------ Stored data

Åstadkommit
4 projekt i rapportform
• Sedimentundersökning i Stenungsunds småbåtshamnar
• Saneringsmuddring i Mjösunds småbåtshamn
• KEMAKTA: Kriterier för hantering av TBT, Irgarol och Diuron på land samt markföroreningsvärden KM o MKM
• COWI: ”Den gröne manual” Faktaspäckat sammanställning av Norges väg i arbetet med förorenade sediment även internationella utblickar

------------
------ Stored data

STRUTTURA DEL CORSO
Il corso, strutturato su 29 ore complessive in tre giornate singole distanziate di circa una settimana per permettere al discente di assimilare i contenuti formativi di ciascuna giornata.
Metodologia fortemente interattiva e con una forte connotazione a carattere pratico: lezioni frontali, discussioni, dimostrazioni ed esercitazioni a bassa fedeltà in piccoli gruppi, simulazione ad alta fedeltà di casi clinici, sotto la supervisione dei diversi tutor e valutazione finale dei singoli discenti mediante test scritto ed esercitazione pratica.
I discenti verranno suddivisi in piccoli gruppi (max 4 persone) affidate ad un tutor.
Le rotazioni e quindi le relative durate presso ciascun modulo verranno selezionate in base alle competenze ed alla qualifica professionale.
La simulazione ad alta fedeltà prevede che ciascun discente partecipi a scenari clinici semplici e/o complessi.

------------

▶ Task details:
Look above for the line holding "Åstadkommit". Print it and every line after it, exactly, through the line holding "även internationella utblickar".

▶ Output:
Åstadkommit
4 projekt i rapportform
• Sedimentundersökning i Stenungsunds småbåtshamnar
• Saneringsmuddring i Mjösunds småbåtshamn
• KEMAKTA: Kriterier för hantering av TBT, Irgarol och Diuron på land samt markföroreningsvärden KM o MKM
• COWI: ”Den gröne manual” Faktaspäckat sammanställning av Norges väg i arbetet med förorenade sediment även internationella utblickar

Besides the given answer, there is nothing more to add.